L’Autorité de la concurrence sanctionne pour la première fois une entreprise pour obstruction à l’instruction et avant même toute décision au fond

L’Autorité de la concurrence vient de mettre en œuvre pour la première fois la procédure prévue par le deuxième alinéa du V de l’article L464-2 du Code de commerce lui permettant d’infliger une sanction pécuniaire à toute entreprise faisait obstruction à l’investigation ou à l’instruction de ses services.

Une instruction est en cours concernant l’entreprise Brenntag pour des pratiques anticoncurrentielles mises en œuvre dans le secteur des produits chimiques.

Brenntag a cependant empêché les services d’instruction de mener à bien cette enquête en refusant de fournir les informations qui lui ont été demandées à plusieurs reprises ou en les fournissant avec un retard non-négligeable et de manière incomplète et imprécise. Les informations demandées étaient indispensables pour comprendre le fonctionnement du marché concerné et évaluer l’existence réelle ou fictive des pratiques reprochées à Brenntag.
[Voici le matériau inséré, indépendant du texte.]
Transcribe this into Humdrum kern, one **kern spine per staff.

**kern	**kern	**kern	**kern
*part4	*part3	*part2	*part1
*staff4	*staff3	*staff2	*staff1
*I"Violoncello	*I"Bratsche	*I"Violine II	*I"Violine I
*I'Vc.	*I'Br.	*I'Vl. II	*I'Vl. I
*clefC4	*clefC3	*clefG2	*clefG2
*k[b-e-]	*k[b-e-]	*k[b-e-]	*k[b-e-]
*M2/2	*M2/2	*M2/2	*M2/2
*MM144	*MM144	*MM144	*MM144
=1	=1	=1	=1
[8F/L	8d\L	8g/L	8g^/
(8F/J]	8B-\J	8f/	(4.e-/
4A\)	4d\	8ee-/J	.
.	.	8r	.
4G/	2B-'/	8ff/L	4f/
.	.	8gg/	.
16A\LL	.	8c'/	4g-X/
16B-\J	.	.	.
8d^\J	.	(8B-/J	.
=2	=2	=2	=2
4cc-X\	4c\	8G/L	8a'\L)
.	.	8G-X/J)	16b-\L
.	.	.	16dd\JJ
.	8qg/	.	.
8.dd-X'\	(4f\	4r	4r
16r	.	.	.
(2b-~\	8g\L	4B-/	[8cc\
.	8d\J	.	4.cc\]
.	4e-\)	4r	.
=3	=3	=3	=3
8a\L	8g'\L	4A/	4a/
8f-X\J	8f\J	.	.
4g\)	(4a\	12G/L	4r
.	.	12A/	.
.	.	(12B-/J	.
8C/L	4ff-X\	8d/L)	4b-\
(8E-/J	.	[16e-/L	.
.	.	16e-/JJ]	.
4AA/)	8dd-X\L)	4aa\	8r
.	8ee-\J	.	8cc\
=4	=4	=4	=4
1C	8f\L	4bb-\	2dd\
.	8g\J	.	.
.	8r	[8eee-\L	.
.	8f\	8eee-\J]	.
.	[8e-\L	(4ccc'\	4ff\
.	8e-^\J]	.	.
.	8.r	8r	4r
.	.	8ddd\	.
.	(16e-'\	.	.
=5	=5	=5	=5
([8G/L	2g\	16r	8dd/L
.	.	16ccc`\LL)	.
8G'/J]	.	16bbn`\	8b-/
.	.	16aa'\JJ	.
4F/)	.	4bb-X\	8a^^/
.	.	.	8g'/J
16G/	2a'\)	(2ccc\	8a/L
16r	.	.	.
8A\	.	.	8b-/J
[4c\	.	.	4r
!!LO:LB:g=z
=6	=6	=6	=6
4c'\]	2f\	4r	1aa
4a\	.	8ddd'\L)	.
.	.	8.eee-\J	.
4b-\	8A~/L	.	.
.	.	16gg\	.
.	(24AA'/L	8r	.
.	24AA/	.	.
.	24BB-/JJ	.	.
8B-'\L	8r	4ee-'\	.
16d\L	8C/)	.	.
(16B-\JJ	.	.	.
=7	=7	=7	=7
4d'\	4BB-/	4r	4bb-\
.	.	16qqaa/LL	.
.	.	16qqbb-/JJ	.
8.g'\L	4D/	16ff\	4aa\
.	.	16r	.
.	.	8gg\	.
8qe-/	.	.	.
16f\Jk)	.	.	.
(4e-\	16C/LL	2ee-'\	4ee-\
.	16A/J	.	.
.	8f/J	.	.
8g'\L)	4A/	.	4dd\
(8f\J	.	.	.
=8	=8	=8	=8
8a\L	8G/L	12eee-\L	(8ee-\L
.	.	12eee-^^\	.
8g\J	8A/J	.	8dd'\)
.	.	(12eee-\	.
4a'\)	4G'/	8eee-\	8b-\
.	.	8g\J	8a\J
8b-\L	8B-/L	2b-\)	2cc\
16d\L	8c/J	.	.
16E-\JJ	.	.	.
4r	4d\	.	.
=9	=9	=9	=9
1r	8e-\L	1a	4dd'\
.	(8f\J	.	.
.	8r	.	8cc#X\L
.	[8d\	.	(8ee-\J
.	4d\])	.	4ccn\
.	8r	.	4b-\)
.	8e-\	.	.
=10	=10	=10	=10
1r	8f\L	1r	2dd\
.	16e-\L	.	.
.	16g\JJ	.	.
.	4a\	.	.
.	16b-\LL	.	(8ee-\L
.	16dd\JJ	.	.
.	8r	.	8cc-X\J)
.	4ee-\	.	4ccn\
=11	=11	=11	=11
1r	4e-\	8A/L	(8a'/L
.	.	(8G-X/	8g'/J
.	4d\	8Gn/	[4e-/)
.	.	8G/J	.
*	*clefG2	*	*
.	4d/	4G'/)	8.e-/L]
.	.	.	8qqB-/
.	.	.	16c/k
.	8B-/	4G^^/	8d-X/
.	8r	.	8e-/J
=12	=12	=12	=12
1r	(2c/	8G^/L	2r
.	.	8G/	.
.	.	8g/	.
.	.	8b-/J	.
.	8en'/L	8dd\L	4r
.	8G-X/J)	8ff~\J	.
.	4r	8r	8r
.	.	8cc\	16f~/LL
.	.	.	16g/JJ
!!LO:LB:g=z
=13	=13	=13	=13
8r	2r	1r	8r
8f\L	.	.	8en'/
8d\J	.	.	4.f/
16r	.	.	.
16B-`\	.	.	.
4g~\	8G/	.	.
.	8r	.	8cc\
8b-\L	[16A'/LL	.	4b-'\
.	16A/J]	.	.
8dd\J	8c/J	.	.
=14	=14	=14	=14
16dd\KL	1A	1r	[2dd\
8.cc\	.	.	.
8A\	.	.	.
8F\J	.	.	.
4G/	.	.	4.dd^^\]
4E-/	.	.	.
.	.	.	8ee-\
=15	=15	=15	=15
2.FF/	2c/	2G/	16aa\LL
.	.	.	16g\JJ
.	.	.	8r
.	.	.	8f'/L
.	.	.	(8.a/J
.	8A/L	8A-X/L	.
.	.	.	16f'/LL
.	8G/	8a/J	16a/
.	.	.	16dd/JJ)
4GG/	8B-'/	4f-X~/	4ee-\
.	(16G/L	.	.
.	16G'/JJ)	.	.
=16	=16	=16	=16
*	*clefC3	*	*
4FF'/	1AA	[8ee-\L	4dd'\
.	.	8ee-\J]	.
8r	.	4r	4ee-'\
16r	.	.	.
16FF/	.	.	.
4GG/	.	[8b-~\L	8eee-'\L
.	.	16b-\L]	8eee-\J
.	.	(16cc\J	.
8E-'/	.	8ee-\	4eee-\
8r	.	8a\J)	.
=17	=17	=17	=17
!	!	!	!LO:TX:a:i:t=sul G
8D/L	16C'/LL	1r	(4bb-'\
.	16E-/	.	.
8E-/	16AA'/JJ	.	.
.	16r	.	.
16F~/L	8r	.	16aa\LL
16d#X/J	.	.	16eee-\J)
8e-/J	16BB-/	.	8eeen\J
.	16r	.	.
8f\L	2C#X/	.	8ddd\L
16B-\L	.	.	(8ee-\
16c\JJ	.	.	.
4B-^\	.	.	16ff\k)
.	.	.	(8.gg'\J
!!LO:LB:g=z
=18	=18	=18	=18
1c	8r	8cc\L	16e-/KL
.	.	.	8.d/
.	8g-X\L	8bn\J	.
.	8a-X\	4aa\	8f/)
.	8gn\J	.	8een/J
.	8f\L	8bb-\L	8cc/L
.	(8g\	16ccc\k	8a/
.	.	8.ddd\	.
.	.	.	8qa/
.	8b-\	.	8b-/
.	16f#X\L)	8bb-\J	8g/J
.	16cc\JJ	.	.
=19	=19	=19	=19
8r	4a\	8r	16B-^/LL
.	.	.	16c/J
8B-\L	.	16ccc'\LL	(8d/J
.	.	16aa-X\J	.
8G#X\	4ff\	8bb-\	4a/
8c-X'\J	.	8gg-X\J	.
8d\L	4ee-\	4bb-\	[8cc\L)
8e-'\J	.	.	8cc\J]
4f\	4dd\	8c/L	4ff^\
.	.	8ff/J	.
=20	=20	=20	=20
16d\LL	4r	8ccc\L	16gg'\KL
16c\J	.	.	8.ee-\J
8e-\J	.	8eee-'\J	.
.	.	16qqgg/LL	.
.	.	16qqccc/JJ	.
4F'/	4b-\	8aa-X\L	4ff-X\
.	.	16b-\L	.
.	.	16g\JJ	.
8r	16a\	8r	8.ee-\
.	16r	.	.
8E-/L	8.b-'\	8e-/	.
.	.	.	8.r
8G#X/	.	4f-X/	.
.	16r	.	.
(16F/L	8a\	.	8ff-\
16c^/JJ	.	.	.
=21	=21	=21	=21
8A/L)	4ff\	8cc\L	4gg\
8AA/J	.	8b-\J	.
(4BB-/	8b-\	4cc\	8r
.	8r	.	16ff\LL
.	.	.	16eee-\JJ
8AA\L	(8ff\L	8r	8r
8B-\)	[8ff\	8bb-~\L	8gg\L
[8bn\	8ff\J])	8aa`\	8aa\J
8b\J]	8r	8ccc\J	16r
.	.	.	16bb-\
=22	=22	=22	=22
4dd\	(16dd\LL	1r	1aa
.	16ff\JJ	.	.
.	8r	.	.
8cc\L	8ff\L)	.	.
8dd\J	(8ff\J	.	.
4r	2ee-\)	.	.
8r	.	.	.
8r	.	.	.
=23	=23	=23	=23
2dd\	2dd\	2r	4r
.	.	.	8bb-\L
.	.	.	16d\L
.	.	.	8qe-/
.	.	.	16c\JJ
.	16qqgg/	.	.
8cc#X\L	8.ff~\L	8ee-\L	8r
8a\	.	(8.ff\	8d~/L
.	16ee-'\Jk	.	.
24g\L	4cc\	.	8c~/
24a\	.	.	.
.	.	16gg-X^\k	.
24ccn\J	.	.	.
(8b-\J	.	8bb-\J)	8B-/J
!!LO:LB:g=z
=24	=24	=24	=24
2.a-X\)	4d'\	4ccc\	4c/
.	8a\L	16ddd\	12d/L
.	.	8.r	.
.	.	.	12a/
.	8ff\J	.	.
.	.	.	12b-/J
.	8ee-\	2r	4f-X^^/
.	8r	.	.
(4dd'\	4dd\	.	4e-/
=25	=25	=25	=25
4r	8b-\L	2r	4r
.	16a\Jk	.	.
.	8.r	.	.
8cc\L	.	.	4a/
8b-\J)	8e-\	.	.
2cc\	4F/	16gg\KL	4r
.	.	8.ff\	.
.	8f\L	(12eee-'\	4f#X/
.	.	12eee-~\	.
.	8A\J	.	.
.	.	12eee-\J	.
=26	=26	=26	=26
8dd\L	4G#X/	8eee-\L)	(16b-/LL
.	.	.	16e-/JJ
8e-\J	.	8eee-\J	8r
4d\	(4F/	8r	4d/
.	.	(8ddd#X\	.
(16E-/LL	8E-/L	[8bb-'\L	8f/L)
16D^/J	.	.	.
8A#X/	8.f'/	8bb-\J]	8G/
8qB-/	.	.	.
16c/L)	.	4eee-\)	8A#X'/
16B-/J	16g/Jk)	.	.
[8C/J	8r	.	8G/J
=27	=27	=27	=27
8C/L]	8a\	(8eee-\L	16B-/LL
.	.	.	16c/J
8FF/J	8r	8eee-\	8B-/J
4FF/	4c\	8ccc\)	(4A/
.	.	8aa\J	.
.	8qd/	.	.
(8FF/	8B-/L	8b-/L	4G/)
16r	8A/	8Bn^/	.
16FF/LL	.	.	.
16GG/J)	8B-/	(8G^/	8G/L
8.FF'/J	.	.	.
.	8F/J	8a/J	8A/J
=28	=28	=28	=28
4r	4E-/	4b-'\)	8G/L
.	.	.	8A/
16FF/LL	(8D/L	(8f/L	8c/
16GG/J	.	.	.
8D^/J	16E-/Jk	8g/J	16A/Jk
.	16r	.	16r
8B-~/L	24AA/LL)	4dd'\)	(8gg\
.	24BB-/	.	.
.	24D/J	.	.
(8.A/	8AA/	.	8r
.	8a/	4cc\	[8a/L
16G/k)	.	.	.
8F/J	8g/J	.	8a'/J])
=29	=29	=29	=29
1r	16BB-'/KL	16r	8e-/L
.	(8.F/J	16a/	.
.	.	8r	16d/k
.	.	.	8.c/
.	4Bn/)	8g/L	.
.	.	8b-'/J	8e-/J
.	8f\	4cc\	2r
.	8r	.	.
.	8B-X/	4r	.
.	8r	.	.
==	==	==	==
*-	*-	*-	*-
Par cette décision, l’Autorité rappelle l’importance fondamentale de l’obligation de coopération loyale et active des entreprises visées par une investigation avec les services compétents de l’Autorité. Cette obligation implique de la part des entreprises concernées une coopération totale tout au long de l’enquête et la fourniture de réponses diligentes et complètes aux demandes de renseignement et/ou de communication de pièces dans les délais impartis.

Il importe peu que l’absence de coopération avec les services d’instruction ne comporte aucun élément intentionnel frauduleux. Une simple négligence suffit à caractériser l’obstruction.

L’Autorité insiste par ailleurs sur la nécessité de prononcer une sanction dissuasive afin que les entreprises concernées ne soient plus tentées de faire obstruction à une enquête.

L’Autorité rappelle enfin la position de la jurisprudence européenne et française sur la question de la responsabilité de la société mère du fait des agissements de sa filiale et en conclut qu’en détenant 99,94% de Brenntag SA, Brenntag AG était présumée avoir exercé une influence déterminante sur le comportement de sa filiale.

Prenant en compte la gravité des faits et rappelant le montant maximum de l’amende fixé à 1% du chiffre d’affaires mondial par l’article L464-2 précité, l’Autorité sanctionne Brenntag AG et Brenntag SA à hauteur de 30 millions d’euros.